RECORDS FOR PROCESSING:
........
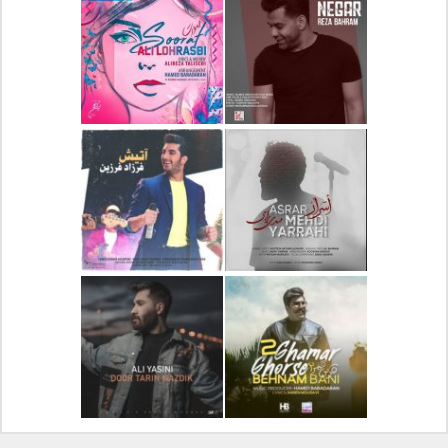
دانلود آلبوم جدید سیروان
دانلود آهنگ جدید علیرضا
خسروی بنام مونولوگ
قربانی بنام خیال خوش
دانلود آهنگ جدید رضا
دانلود آهنگ جدید علی
بهرام بنام نگار
لهراسبی بنام صورت
دانلود آهنگ جدید مهدی
دانلود آهنگ جدید فرزاد
یراحی بنام اسرار
فرزین بنام آتیش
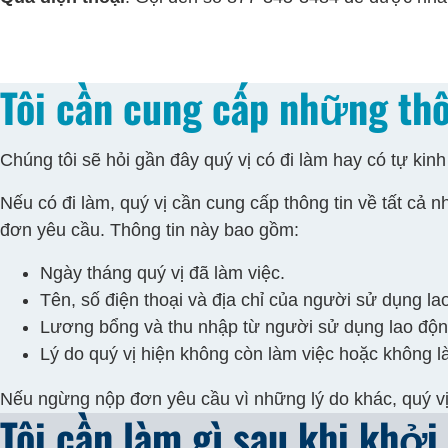
Tôi cần cung cấp những thô
Chúng tôi sẽ hỏi gần đây quý vị có đi làm hay có tự ki
Nếu có đi làm, quý vị cần cung cấp thông tin về tất cả
đơn yêu cầu. Thông tin này bao gồm:
Ngày tháng quý vị đã làm việc.
Tên, số điện thoại và địa chỉ của người sử dụng la
Lương bổng và thu nhập từ người sử dụng lao độn
Lý do quý vị hiện không còn làm việc hoặc không là
Nếu ngừng nộp đơn yêu cầu vì những lý do khác, quý vị
Tôi cần làm gì sau khi khở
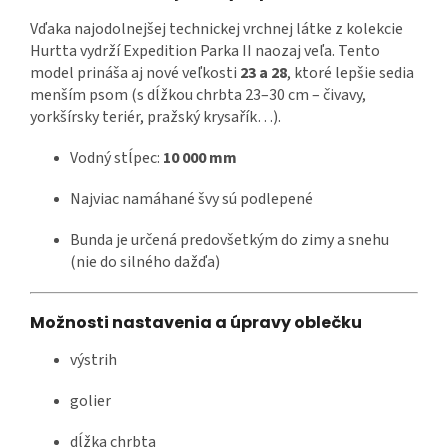
Vďaka najodolnejšej technickej vrchnej látke z kolekcie
Hurtta vydrží Expedition Parka II naozaj veľa. Tento
model prináša aj nové veľkosti
23 a 28
, ktoré lepšie sedia
menším psom (s dĺžkou chrbta 23–30 cm – čivavy,
yorkšírsky teriér, pražský krysařík…).
Vodný stĺpec:
10 000 mm
Najviac namáhané švy sú podlepené
Bunda je určená predovšetkým do zimy a snehu
(nie do silného dažďa)
Možnosti nastavenia a úpravy oblečku
výstrih
golier
dĺžka chrbta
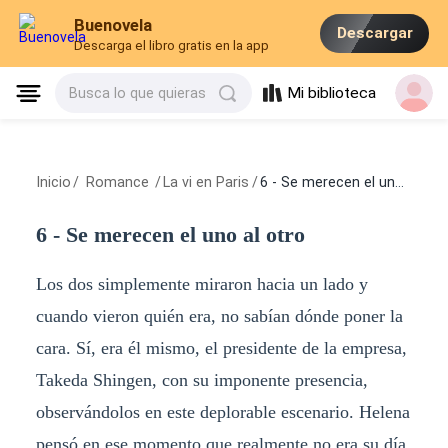
Buenovela
Descargar
Descarga el libro gratis en la app
Mi biblioteca
Busca lo que quieras
Inicio
/
Romance
/
La vi en Paris
/
6 - Se merecen el uno al otro
6 - Se merecen el uno al otro
Los dos simplemente miraron hacia un lado y
cuando vieron quién era, no sabían dónde poner la
cara. Sí, era él mismo, el presidente de la empresa,
Takeda Shingen, con su imponente presencia,
observándolos en este deplorable escenario. Helena
pensó en ese momento que realmente no era su día.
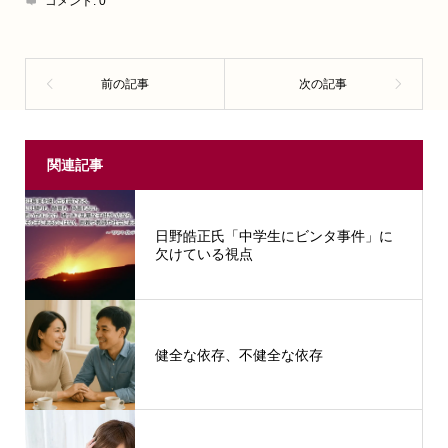
コメント:
0
関連記事
日野皓正氏「中学生にビンタ事件」に
欠けている視点
健全な依存、不健全な依存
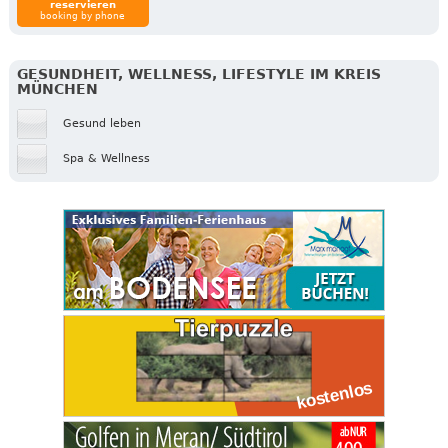
reservieren
booking by phone
GESUNDHEIT, WELLNESS, LIFESTYLE IM KREIS
MÜNCHEN
Gesund leben
Spa & Wellness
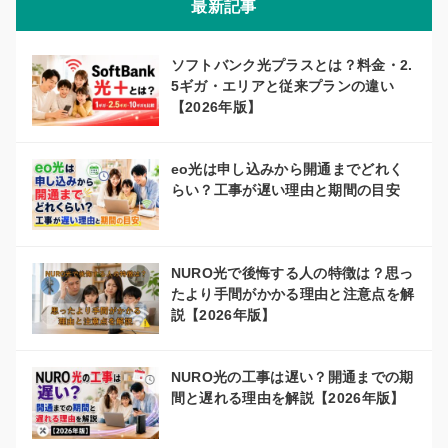
最新記事
ソフトバンク光プラスとは？料金・2.
5ギガ・エリアと従来プランの違い
【2026年版】
eo光は申し込みから開通までどれく
らい？工事が遅い理由と期間の目安
NURO光で後悔する人の特徴は？思っ
たより手間がかかる理由と注意点を解
説【2026年版】
NURO光の工事は遅い？開通までの期
間と遅れる理由を解説【2026年版】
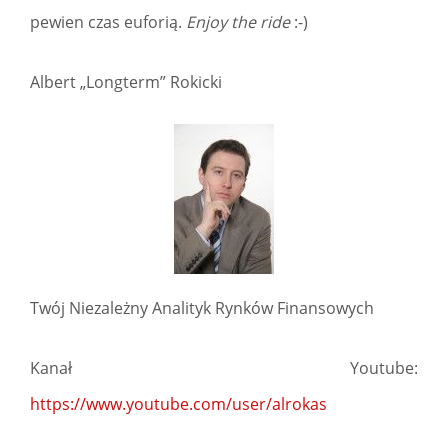
pewien czas euforią.
Enjoy the ride
:-)
Albert „Longterm” Rokicki
Twój Niezależny Analityk Rynków Finansowych
Kanał Youtube:
https://www.youtube.com/user/alrokas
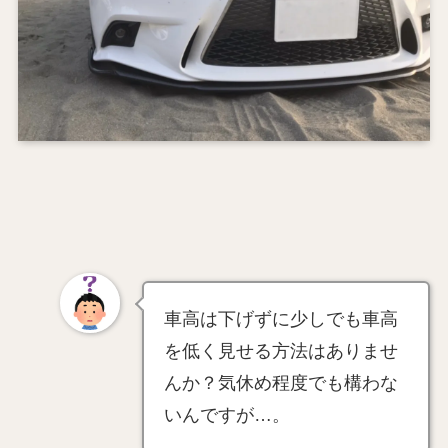
車高は下げずに少しでも車高
を低く見せる方法はありませ
んか？気休め程度でも構わな
いんですが…。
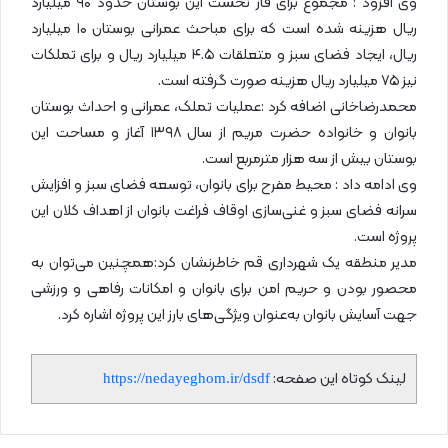
وی افزود : مجموع برای فاز نخست این بوستان حدود ۹۰ میلیارد
ریال هزینه شده است که برای مباحث عمرانی بوستان ۱۰ میلیارد
ریال، ایجاد فضای سبز و متعلقات ۴.۵ میلیارد ریال و برای تملکات
نیز ۷۵ میلیارد ریال هزینه صورت گرفته است.
محمدرضاخانی اضافه کرد :عملیات تملک، عمرانی و احداث بوستان
بانوان و خانواده حضرت مریم از سال ۱۳۹۸ آغاز و مساحت این
بوستان بیش از سه هزار مترمربع است.
وی ادامه داد : محیط مفرح برای بانوان، توسعه فضای سبز و افزایش
سرانه فضای سبز و غنی‌سازی اوقاف فراغت بانوان از اهداف کلان این
پروژه است.
مدیر منطقه یک شهرداری قم خاطرنشان کرد:همچنین می‌توان به
محصور بودن و حریم امن برای بانوان و امکانات رفاهی و ورزشی
جهت آسایش بانوان به‌عنوان ویژگی‌های بارز این پروژه اشاره کرد.
لینک کوتاه این صفحه:
https://nedayeghom.ir/dsdf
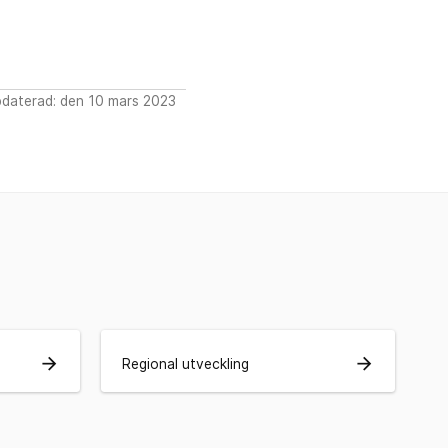
daterad: den 10 mars 2023
arrow_forward
arrow_forward
Regional utveckling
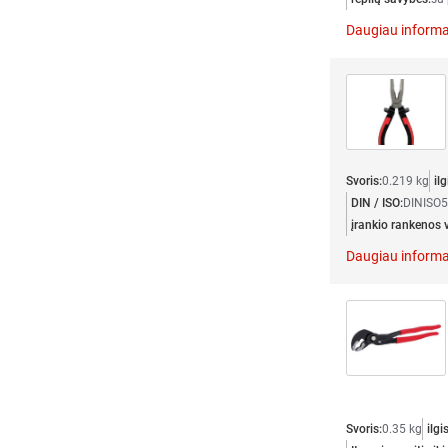
Daugiau informa
Svoris:
0.219 kg
ilg
DIN / ISO:
DINISO
įrankio rankenos v
Daugiau informa
Svoris:
0.35 kg
ilgis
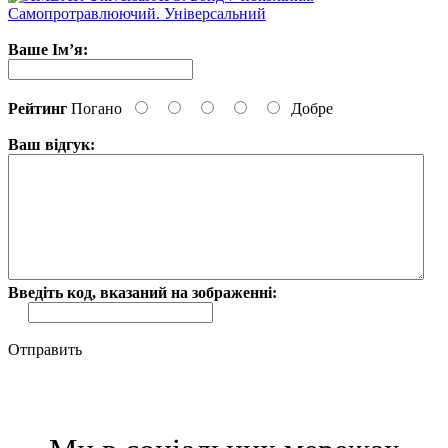
Ваше Ім’я:
Рейтинг
Погано
Добре
Ваш відгук:
Введіть код, вказаний на зображенні:
Отправить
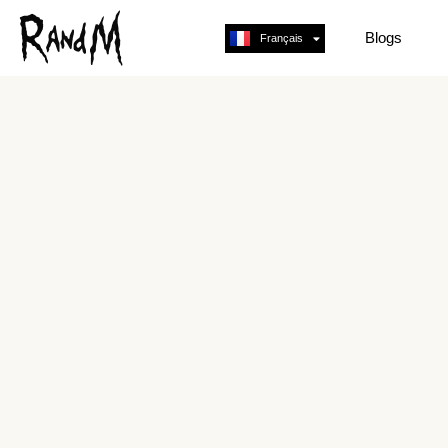
Blogs
Français
English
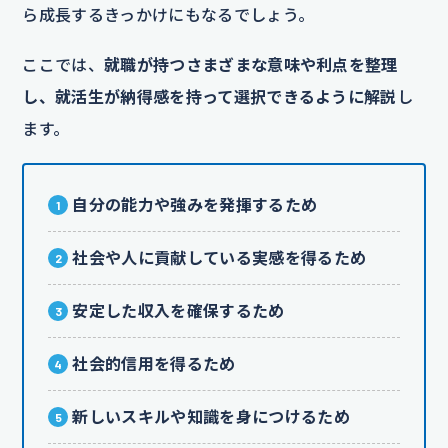
ら成長するきっかけにもなるでしょう。
ここでは、
就職が持つさまざまな意味や利点を整理
し、就活生が納得感を持って選択できるように解説
し
ます。
自分の能力や強みを発揮するため
社会や人に貢献している実感を得るため
安定した収入を確保するため
社会的信用を得るため
新しいスキルや知識を身につけるため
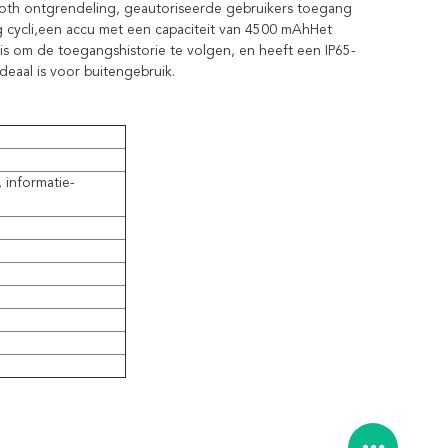
tooth ontgrendeling, geautoriseerde gebruikers toegang 
ycli,een accu met een capaciteit van 4500 mAhHet 
s om de toegangshistorie te volgen, en heeft een IP65-
deaal is voor buitengebruik.
, informatie-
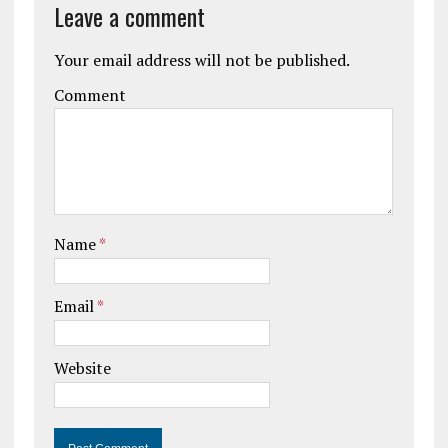
Leave a comment
Your email address will not be published.
Comment
Name
*
Email
*
Website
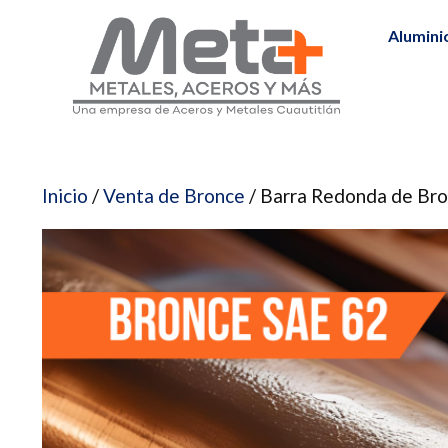
Saltar
Alumini
al
contenido
Inicio
/
Venta de Bronce
/ Barra Redonda de Br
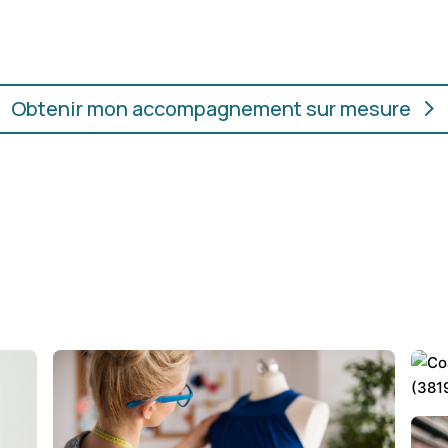
ur.
convient, où que vous soye
Obtenir mon accompagnement sur mesure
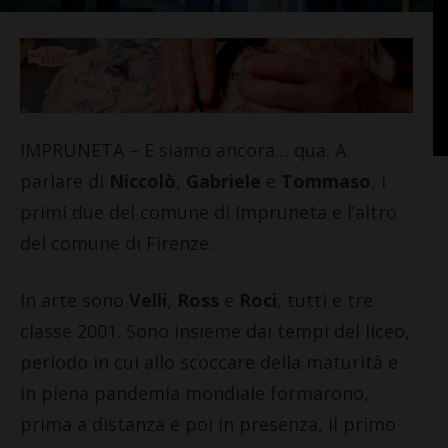
IMPRUNETA – E siamo ancora… qua. A
parlare di
Niccolò
,
Gabriele
e
Tommaso
, i
primi due del comune di Impruneta e l’altro
del comune di Firenze.
In arte sono
Velli
,
Ross
e
Roci
, tutti e tre
classe 2001. Sono insieme dai tempi del liceo,
periodo in cui allo scoccare della maturità e
in piena pandemia mondiale formarono,
prima a distanza e poi in presenza, il primo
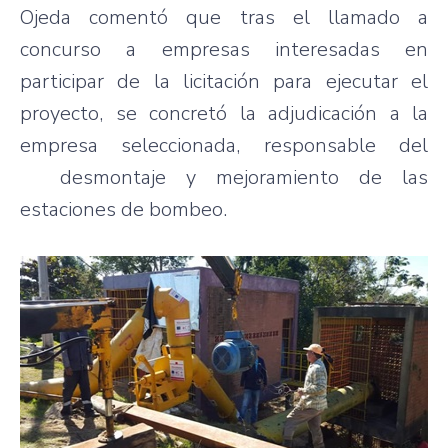
Ojeda comentó que tras el llamado a
concurso a empresas interesadas en
participar de la licitación para ejecutar el
proyecto, se concretó la adjudicación a la
empresa seleccionada, responsable del
desmontaje y mejoramiento de las
estaciones de bombeo.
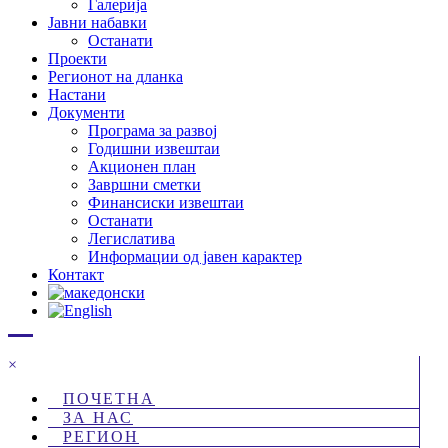
Галерија
Јавни набавки
Останати
Проекти
Регионот на дланка
Настани
Документи
Програма за развој
Годишни извештаи
Акционен план
Завршни сметки
Финансиски извештаи
Останати
Легислатива
Информации од јавен карактер
Контакт
×
ПОЧЕТНА
ЗА НАС
РЕГИОН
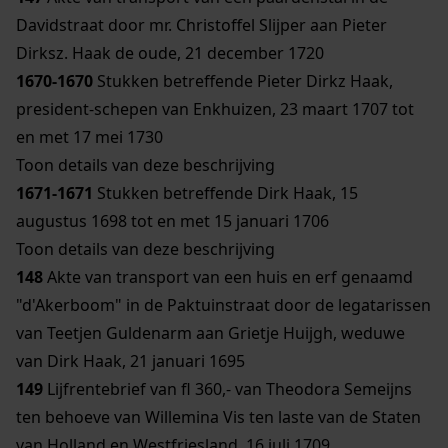
Davidstraat door mr. Christoffel Slijper aan Pieter
Dirksz. Haak de oude, 21 december 1720
1670-1670
Stukken betreffende Pieter Dirkz Haak,
president-schepen van Enkhuizen, 23 maart 1707 tot
en met 17 mei 1730
Toon details van deze beschrijving
1671-1671
Stukken betreffende Dirk Haak, 15
augustus 1698 tot en met 15 januari 1706
Toon details van deze beschrijving
148
Akte van transport van een huis en erf genaamd
"d'Akerboom" in de Paktuinstraat door de legatarissen
van Teetjen Guldenarm aan Grietje Huijgh, weduwe
van Dirk Haak, 21 januari 1695
149
Lijfrentebrief van fl 360,- van Theodora Semeijns
ten behoeve van Willemina Vis ten laste van de Staten
van Holland en Westfriesland, 16 juli 1709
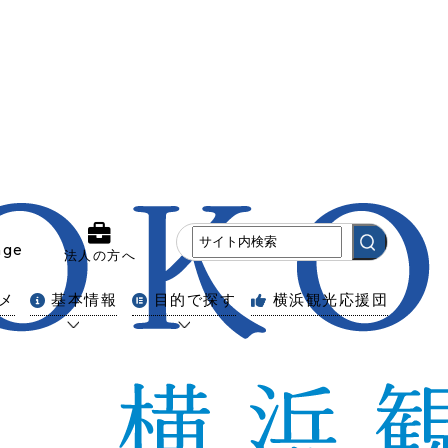
age
法人の方へ
メ
基本情報
目的で探す
横浜観光応援団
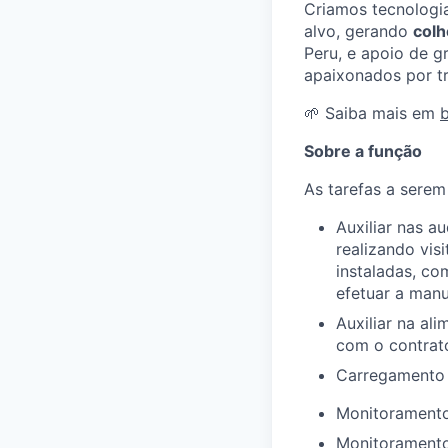
Criamos tecnologia
alvo, gerando
colh
Peru, e apoio de g
apaixonados por tr
🌱 Saiba mais em
Sobre a função
As tarefas a serem
Auxiliar nas a
realizando vis
instaladas, co
efetuar a manu
Auxiliar na al
com o contrat
Carregamento 
Monitoramento 
Monitoramento 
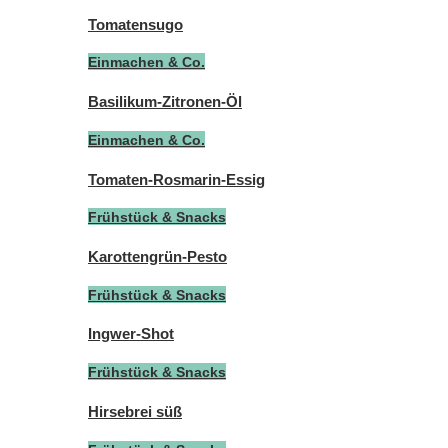
Tomatensugo
Einmachen & Co.
Basilikum-Zitronen-Öl
Einmachen & Co.
Tomaten-Rosmarin-Essig
Frühstück & Snacks
Karottengrün-Pesto
Frühstück & Snacks
Ingwer-Shot
Frühstück & Snacks
Hirsebrei süß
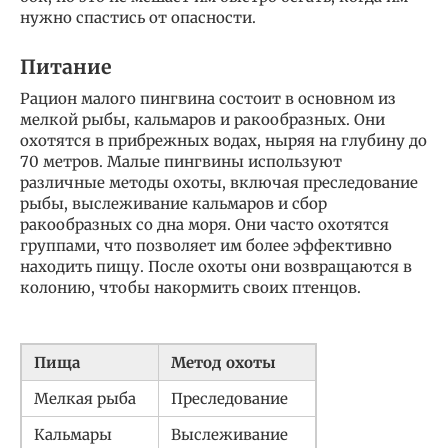
нужно спастись от опасности.
Питание
Рацион малого пингвина состоит в основном из
мелкой рыбы, кальмаров и ракообразных. Они
охотятся в прибрежных водах, ныряя на глубину до
70 метров. Малые пингвины используют
различные методы охоты, включая преследование
рыбы, выслеживание кальмаров и сбор
ракообразных со дна моря. Они часто охотятся
группами, что позволяет им более эффективно
находить пищу. После охоты они возвращаются в
колонию, чтобы накормить своих птенцов.
Пища
Метод охоты
Мелкая рыба
Преследование
Кальмары
Выслеживание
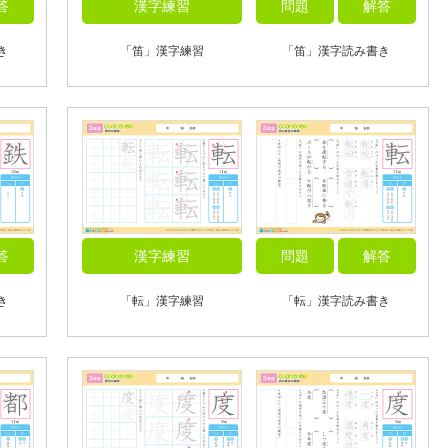
答
漢字練習
問題
解答
き
「笛」漢字練習
「笛」漢字読み書き
答
漢字練習
問題
解答
き
「転」漢字練習
「転」漢字読み書き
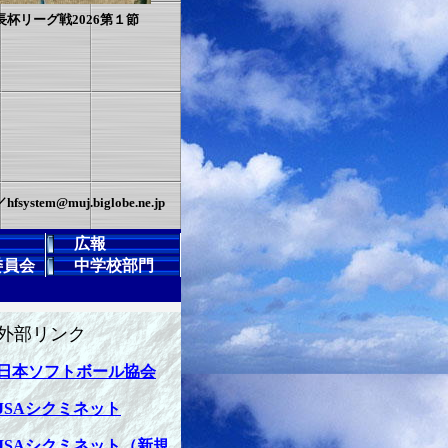
長杯リーグ戦2026第１節
em@muj.biglobe.ne.jp
広報
委員会
中学校部門
外部リンク
日本ソフトボール協会
JSAシクミネット
JSAシクミネット（新規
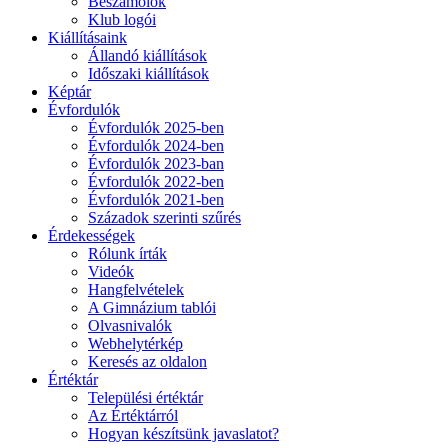
Beszámolók
Klub logói
Kiállításaink
Állandó kiállítások
Időszaki kiállítások
Képtár
Évfordulók
Évfordulók 2025-ben
Évfordulók 2024-ben
Évfordulók 2023-ban
Évfordulók 2022-ben
Évfordulók 2021-ben
Századok szerinti szűrés
Érdekességek
Rólunk írták
Videók
Hangfelvételek
A Gimnázium tablói
Olvasnivalók
Webhelytérkép
Keresés az oldalon
Értéktár
Települési értéktár
Az Értéktárról
Hogyan készítsünk javaslatot?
........
Exactly as written, please give again the lines from the beginning of the listing through the line containing "Bunda je určená predovšetkým do zimy a snehu", inclusive, without any pictures.

TASK SOLUTION:
دانلود آلبوم جدید سیروان
دانلود آهنگ جدید علیرضا
خسروی بنام مونولوگ
قربانی بنام خیال خوش
دانلود آهنگ جدید رضا
دانلود آهنگ جدید علی
بهرام بنام نگار
لهراسبی بنام صورت
دانلود آهنگ جدید مهدی
دانلود آهنگ جدید فرزاد
یراحی بنام اسرار
فرزین بنام آتیش
Tôi cần cung cấp những thô
Chúng tôi sẽ hỏi gần đây quý vị có đi làm hay có tự ki
Nếu có đi làm, quý vị cần cung cấp thông tin về tất cả
đơn yêu cầu. Thông tin này bao gồm:
Ngày tháng quý vị đã làm việc.
Tên, số điện thoại và địa chỉ của người sử dụng la
Lương bổng và thu nhập từ người sử dụng lao độn
Lý do quý vị hiện không còn làm việc hoặc không là
Nếu ngừng nộp đơn yêu cầu vì những lý do khác, quý vị
Tôi cần làm gì sau khi khở
Vďaka najodolnejšej technickej vrchnej látke z kolekcie
Hurtta vydrží Expedition Parka II naozaj veľa. Tento
model prináša aj nové veľkosti
23 a 28
, ktoré lepšie sedia
menším psom (s dĺžkou chrbta 23–30 cm – čivavy,
yorkšírsky teriér, pražský krysařík…).
Vodný stĺpec:
10 000 mm
Najviac namáhané švy sú podlepené
Bunda je určená predovšetkým do zimy a snehu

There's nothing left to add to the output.